Current opinion in HIV and AIDS 2017 10 17() doi 10.1097/COH.0000000000000429
PURPOSE OF REVIEW
Aim of this review is to summarize the alterations occurring in gut microbiome composition after HIV infection, and to underline how intestinal dysbiosis can affect immune homeostasis, immune recovery, and persisting immune activation under antiretroviral therapy (ART). Many interventions have been suggested, mostly with inconclusive results.

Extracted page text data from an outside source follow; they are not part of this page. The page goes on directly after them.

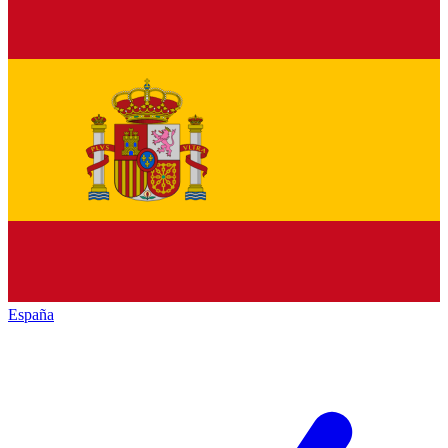
España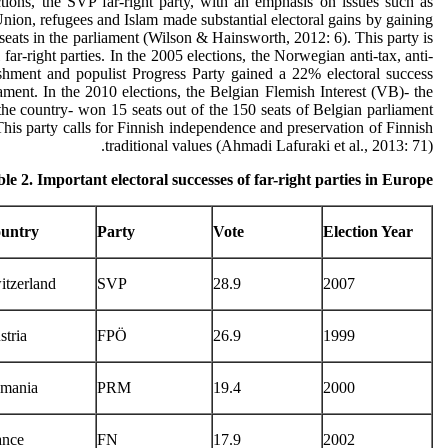
tions, the SVP far-right party, with an emphasis on issues such as
ion, refugees and Islam made substantial electoral gains by gaining
seats in the parliament (Wilson & Hainsworth, 2012: 6). This party is
far-right parties. In the 2005 elections, the Norwegian anti-tax, anti-
ishment and populist Progress Party gained a 22% electoral success
iament. In the 2010 elections, the Belgian Flemish Interest (VB)- the
n the country- won 15 seats out of the 150 seats of Belgian parliament
This party calls for Finnish independence and preservation of Finnish
traditional values (Ahmadi Lafuraki et al., 2013: 71).
le 2. Important electoral successes of far-right parties in Europe
untry
Party
Vote
Election Year
itzerland
SVP
28.9
2007
stria
FPÖ
26.9
1999
mania
PRM
19.4
2000
ance
FN
17.9
2002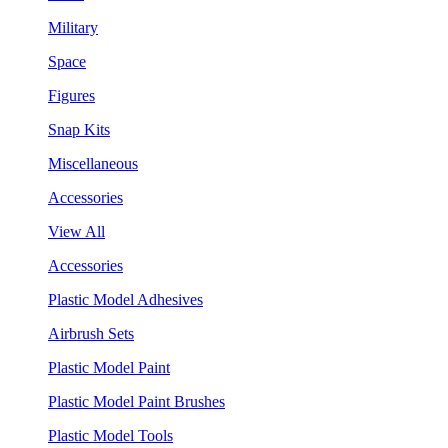
Military
Space
Figures
Snap Kits
Miscellaneous
Accessories
View All
Accessories
Plastic Model Adhesives
Airbrush Sets
Plastic Model Paint
Plastic Model Paint Brushes
Plastic Model Tools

Recent evidence showed that gut microbiota from HIV-infected patients harbor reproducible differences compared to uninfected individuals. In this line, there is growing evidence that alterations in gut ecology during HIV infection correlate with persistence of immune defects and chronic inflammation. A reduced microbial diversity in feces of HIV-infected patients is highly associated with microbial translocation and monocyte activation markers; moreover, changes in mucosa-associated bacteria correlate with inflammation and T-cell activation.
Studying the human host-microbiota interaction suggests that the consequences of HIV infection on microbial composition can influence immune status in HIV patients. ART induces microbiome changes that are independent of HIV infection, and some imply that ART may enhance dysbiosis. Studies and trials evaluated the effects of administering probiotics and prebiotics, finding a potential benefit on inflammation markers and immune cell activation. Emerging data on fecal microbial transplantation need to be assessed with further studies.